Dominic: I absolutely love Radio Dept, Deptford Goth and Perfume Genius and really look forward to their new releases. Tim Hecker has been going for a while but I saw him live a couple of years ago and it was one of the best gigs I've ever seen. I just had a look on my computer and My Maudlin Career by Camera Obscura and Pavillon D'Armide by Scanner are my most played albums of the last five years.

Gary: I really like Chris Forsyth, Cian Nugent and the Cosmos, Goat, Moon Duo, Wooden Shjips and Sun Araw at the moment.

Q: Which bands you love to made a cover version?
Ari: We have so far only done one cover version and that was of The Only Ones 'Flowers Die'. The reason we chose this song in particular, is that The Only One's version was only a demo, so we could hear ways it could be improved upon, or interpreted in a different way, whereas with something like 'Another Girl Another Planet' which I think is a better song, the original version is just so perfect, there would be no point in trying to better it.
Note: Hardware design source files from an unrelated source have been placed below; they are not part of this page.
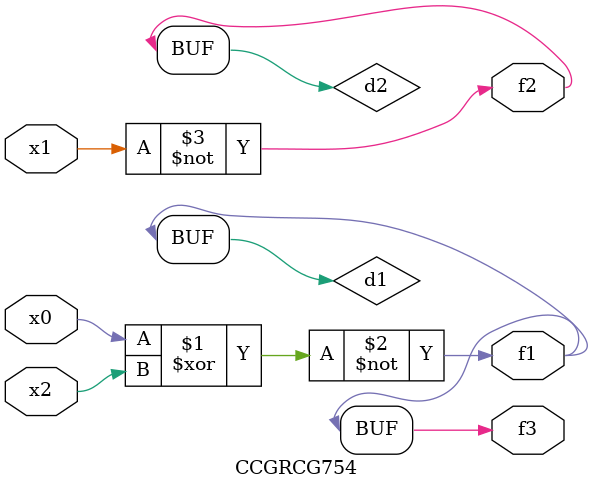
<source format=v>
module CCGRCG754(
	input x0, x1, x2,
	output f1, f2, f3
);

	wire d1, d2, d3;

	xnor (d1, x0, x2);
	nand (d2, x1);
	nor (d3, x1, x2);
	assign f1 = d1;
	assign f2 = d2;
	assign f3 = d1;
endmodule

</source>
My favourite cover versions by other people are where they really change the songs mood radically, like Grace Jones did with 'She's Lost Control' and 'Nightclubbing', by turning them into Disco songs, or John Cale's version of Heartbreak Hotel and Johnny Cash's interpretation of 'Hurt' where they completely strip down the songs to the bare basics, so that lyrics one has heard a 100 times, now ring out with a pain and suffering, previously obscured by the complex musical arrangements.

I would love trying to cover a Lee Hazlewood song or some classic country song, something one could strip down and re interpret.

Dominic: Ari's completely right and she use all the examples I would have. Cover versions are hard to do well. You have to improve the song or completely reinterpret it. Ivo real understood that with his This Mortal Coil project.

I'd really love to cover Run To Me by the Bee Gees. I think breathless could do that beautifully. I'd love to ask John Grant to duet with me on it as I love his voice and we'd make it a beautiful gay romance.

Gary: This Mortal Coil “Song to the Siren” is about the best I can think of. You have to make the song your own.

Q: What´s the plans for future....
Ari: We have recently recorded a single which we plan to release next year, along with more remixes of songs from 'Green To Blue', by Tim Gane (Stereolab), Ken Lockie (PIL, Cowboys International) and Jeremy Kimberley (Readers Wifes) and we are currently writing new songs for our next album.

Dominic: Yes, let's do another album!

Gary: Hopefully more quickly this time!

Q: Any parting words?
Ari: We would love to play Sao Paulo!!!

Dominic: I was in Brazil last February and it blew my mind. What an amazing country and what wonderful people. My plan is to travel all over it now. If I have to, I'll play live too!

Gary: I’ve never been to Brazil. I would love to play there too.